Esa era la tarea casi obligatoria que se imponía Lucía cada una de las mañanas de sus vacaciones, cuando la playa apenas contaba con unos pocos noctámbulos y unos menos madrugadores. Esa mañana se le unió al juego un cachorro de labrador, negro como el tizón, que multiplicó el placer por infinito hasta que, absorta como estaba, tropezó con un hombre extraño, tirándole un libro a la arena.
—Perdón, perdón —se excusó Lucía mientras recuperaba el libro del suelo y se lo devolvía a aquel señor.
—No pasa nada. No pasa nada, pero anda con más cuidado niña —le contestó con tono seco el hombre.
Era un señor ni alto ni bajo, algo encorvado y con pelo largo, pero muy escaso, y una prominente nariz sobre la que cabalgaban unas gafas de cristales de culo de vaso tras los que se escondían unos ojos diminutos y de un azul cielo casi transparente. A Lucía le llamó la atención la cesta de mimbre medio llena de caracolas y conchas que le colgaba del antebrazo izquierdo, y la lupa que sujetaba con la mano del mismo brazo.

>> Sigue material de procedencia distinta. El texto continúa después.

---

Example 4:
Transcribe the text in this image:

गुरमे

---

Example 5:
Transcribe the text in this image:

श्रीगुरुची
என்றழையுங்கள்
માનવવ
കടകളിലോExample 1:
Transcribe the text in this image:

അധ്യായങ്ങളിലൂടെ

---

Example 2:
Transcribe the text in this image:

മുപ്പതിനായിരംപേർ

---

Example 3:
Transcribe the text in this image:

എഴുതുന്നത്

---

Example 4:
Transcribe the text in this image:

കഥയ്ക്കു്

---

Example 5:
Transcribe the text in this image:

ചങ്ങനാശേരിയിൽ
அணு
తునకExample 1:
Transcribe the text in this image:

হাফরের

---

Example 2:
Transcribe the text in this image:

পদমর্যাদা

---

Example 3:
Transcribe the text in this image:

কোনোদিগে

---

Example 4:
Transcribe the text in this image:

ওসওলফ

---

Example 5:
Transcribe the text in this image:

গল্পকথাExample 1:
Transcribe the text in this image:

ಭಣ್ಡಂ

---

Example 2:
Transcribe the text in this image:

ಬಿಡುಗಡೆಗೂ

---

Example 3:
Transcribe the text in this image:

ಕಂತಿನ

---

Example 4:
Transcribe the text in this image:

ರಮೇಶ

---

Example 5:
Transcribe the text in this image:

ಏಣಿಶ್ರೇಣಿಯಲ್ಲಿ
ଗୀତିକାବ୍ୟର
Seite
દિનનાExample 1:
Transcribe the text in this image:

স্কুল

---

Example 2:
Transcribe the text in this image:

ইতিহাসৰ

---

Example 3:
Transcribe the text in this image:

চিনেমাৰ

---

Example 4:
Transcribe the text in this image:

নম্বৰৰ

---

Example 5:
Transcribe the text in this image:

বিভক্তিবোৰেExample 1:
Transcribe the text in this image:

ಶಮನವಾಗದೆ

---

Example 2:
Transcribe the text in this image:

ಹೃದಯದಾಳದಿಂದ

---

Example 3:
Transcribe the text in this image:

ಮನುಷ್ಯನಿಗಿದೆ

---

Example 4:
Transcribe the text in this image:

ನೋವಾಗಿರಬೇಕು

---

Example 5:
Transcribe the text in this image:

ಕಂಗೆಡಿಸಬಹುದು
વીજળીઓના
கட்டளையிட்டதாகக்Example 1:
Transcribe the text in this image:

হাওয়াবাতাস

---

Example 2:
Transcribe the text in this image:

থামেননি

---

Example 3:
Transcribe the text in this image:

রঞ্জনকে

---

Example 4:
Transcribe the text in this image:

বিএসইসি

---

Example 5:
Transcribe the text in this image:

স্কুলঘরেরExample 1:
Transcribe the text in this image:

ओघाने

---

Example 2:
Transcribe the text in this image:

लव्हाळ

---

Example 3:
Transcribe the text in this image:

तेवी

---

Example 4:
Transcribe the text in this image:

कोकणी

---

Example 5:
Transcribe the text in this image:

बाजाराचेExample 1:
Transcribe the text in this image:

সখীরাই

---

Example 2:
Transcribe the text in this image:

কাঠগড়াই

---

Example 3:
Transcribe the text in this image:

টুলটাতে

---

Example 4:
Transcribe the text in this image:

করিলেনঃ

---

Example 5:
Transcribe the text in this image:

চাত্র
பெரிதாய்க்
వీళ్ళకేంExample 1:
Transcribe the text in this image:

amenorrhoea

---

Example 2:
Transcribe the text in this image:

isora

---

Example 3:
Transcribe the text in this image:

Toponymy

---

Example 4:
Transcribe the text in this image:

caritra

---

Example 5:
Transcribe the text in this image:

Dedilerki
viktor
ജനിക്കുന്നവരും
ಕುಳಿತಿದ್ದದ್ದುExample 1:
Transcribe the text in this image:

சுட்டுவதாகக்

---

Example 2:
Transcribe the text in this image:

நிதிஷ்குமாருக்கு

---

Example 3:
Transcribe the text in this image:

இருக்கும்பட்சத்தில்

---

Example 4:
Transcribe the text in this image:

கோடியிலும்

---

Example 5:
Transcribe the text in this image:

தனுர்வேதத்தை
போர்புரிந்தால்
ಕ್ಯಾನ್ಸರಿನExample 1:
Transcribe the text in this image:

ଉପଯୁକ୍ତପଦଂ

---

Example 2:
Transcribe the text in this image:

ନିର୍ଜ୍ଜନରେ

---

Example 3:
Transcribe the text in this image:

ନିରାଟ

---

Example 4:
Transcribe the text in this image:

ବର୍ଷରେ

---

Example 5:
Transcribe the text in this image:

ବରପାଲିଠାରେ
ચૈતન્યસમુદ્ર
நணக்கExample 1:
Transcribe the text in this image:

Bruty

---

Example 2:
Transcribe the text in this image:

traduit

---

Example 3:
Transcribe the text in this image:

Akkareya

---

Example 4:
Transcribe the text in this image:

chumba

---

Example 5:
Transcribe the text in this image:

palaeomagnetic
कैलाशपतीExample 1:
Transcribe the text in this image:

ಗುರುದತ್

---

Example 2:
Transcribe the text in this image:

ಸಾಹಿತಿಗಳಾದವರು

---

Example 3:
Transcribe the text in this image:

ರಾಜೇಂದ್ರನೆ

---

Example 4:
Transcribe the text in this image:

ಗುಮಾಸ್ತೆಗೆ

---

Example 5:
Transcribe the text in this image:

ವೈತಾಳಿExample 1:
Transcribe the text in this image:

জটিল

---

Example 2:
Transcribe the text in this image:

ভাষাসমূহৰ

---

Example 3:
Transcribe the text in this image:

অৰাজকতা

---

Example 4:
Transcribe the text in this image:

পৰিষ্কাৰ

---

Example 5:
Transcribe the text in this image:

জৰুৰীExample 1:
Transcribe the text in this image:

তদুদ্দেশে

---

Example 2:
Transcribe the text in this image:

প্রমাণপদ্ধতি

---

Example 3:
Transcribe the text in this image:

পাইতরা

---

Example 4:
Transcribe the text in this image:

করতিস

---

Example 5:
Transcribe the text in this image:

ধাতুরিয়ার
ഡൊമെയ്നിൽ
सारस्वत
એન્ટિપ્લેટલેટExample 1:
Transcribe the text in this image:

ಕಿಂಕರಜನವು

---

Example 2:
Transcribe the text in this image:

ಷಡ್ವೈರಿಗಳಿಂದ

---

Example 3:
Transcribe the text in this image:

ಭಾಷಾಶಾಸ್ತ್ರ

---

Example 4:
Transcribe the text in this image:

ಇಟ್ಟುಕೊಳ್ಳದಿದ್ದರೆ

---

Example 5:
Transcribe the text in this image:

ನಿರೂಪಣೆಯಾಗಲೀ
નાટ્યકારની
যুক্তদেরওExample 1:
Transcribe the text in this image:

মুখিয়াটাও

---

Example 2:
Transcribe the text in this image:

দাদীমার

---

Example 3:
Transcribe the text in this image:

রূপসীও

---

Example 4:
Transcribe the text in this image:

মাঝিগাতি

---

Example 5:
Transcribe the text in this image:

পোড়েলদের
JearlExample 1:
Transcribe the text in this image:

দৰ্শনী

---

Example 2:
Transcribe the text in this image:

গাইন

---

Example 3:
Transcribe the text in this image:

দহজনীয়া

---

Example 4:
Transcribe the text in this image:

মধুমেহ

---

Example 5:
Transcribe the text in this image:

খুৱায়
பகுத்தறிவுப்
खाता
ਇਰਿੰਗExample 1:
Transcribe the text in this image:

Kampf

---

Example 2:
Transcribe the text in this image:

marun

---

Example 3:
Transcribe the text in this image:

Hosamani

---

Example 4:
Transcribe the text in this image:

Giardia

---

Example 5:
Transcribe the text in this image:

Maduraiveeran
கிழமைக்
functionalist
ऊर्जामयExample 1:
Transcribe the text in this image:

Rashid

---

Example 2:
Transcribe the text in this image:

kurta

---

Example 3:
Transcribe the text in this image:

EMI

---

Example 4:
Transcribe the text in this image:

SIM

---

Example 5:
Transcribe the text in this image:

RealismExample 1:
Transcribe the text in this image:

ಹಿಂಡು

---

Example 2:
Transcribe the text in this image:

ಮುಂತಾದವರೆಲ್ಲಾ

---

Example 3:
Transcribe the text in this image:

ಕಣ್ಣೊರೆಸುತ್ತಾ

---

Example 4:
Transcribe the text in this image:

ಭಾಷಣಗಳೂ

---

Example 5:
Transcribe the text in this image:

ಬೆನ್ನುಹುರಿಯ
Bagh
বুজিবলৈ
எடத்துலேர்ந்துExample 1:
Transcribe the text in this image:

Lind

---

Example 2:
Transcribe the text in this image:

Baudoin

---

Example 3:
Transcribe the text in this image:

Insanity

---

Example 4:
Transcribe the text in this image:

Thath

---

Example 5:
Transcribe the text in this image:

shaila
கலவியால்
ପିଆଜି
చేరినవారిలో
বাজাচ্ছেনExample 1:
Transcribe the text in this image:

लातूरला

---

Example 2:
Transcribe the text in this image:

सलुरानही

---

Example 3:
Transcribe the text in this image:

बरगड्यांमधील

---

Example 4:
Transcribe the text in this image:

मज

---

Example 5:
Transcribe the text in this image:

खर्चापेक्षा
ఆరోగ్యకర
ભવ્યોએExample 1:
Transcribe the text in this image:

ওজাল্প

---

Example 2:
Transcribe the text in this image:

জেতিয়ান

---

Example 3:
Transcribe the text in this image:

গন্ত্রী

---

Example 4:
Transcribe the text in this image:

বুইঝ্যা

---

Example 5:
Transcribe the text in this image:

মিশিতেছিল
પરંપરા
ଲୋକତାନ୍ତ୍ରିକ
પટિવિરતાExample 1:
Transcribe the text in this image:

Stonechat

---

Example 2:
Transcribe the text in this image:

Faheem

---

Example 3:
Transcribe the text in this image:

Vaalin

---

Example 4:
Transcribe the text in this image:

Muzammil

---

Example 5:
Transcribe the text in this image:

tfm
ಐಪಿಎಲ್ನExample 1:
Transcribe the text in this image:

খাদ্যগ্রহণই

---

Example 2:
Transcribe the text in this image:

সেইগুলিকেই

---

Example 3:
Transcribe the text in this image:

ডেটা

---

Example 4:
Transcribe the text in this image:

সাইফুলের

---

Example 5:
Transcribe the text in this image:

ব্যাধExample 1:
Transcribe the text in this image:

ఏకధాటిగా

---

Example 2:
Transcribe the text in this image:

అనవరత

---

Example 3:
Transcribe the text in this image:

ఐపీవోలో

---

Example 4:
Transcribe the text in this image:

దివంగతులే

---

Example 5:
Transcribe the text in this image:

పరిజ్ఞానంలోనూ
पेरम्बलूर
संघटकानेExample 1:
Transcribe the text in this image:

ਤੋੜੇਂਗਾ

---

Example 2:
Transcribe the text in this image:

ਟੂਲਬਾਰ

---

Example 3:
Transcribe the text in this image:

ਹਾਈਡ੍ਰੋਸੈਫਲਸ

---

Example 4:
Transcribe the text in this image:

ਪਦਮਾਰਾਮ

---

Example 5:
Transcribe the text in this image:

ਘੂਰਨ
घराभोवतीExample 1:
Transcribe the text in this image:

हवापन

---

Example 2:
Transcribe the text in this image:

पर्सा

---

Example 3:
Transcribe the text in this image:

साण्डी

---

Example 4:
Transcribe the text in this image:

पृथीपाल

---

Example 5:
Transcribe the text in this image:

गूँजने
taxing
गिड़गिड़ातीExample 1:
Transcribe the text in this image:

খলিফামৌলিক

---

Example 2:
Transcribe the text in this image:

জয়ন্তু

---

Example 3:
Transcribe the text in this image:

— ¡Hala, que chulo! ¿Me da una? —preguntó Lucía estirando el brazo y cogiendo una preciosa caracola anaranjada.
— ¿Qué haces niña? —Bramó el hombre— ¡No toques mis caracolas!
El cachorro de labrador, asustado, se dio a la fuga y volvió con su dueño. Lucía, haciendo gala del carácter que su madre decía que tenía no se reprimió: ¡A mí no me grite, señor, que no he hecho nada malo! ¿Y por qué es usted tan maleducado? Unos segundos más tarde el hombre contestó, Pues es verdad, he sido un maleducado, pero es que me concentro tanto en mi trabajo que, si me sacan de él, pierdo los papeles. ¿Me perdonas?
—Los papeles ya se los he devuelto —dijo Lucía señalando el libro—. Y no está trabajando, está recogiendo conchas.
—Ese es mi trabajo.
A Lucía no le entraba en la cabeza que nadie pudiera trabajar de recoger conchas y caracolas en la playa, y así se lo dijo al hombre. Soy un especialista, respondió el señor, el mayor especialista del mundo en la belleza total. Mira esta caracola, y le entregó una a Lucía, mírala bien, es una Littorina littorea, admira su belleza y la perfección de sus formas a pesar de su escaso tamaño. Era bonita, sí, pero tanto como cualquier otra, y Lucía se lo dijo bien clarito, por lo que el hombre le acercó la lupa insistiendo en que se fijara en su belleza singular y, dándole otra caracola diferente dijo: Compárala con esta Ranella olearium y verás sus diferencias al mismo tiempo que apreciaras la perfección de sus estructuras. Por algún motivo, dijo el hombre, el universo crea la perfección en las orillas de nuestro planeta. He viajado por el mundo recorriendo todas las orillas posibles, para estudiar y clasificar su fruto, las conchas y las caracolas. Soy una especie de coleccionista de orillas. En las orillas encuentras conchas suaves y finas de tonos mágicos, otras de superficies duras y agrestes con magníficos interiores nacarados, algunas de construcción sencilla y radial con interiores de un lujo rosáceo y decadente. Las orillas son la cuna donde nace la belleza de este mundo, y yo, Severino Yermo, las estudio, colecciono y clasifico, e intento averiguar cómo se produce esta belleza insuperable y de dónde viene. Qué mente superior ha podido crear estructuras tan perfectas y bellas que sobresalen entre los tristes granos de arena de las orillas del mundo. ¿No te das cuenta, niña, de que la mayor belleza y hermosura del universo se concentra en las orillas de la Tierra?
Lucía miraba perpleja al hombre, que seguía encorvado mirando al suelo mientras le concedía aquel discurso.
— ¿No es verdad lo que te digo, niña? ¿Hay algo más bello que las orillas y sus conchas y caracolas? ¿A que no se te ocurre nada?
—Señor ¿Alguna vez ha levantado la cabeza y ha mirado allí? —respondió Lucía señalando al horizonte con la mano.
El hombre se irguió y, por primera vez en su vida, vio el mar. Un rato después, mientras dejaba caer al suelo la cesta de caracolas, unas lágrimas resbalaron por las mejillas llegando a sus labios, y supo cuál era el sabor primigenio de la vida, y el origen de toda belleza.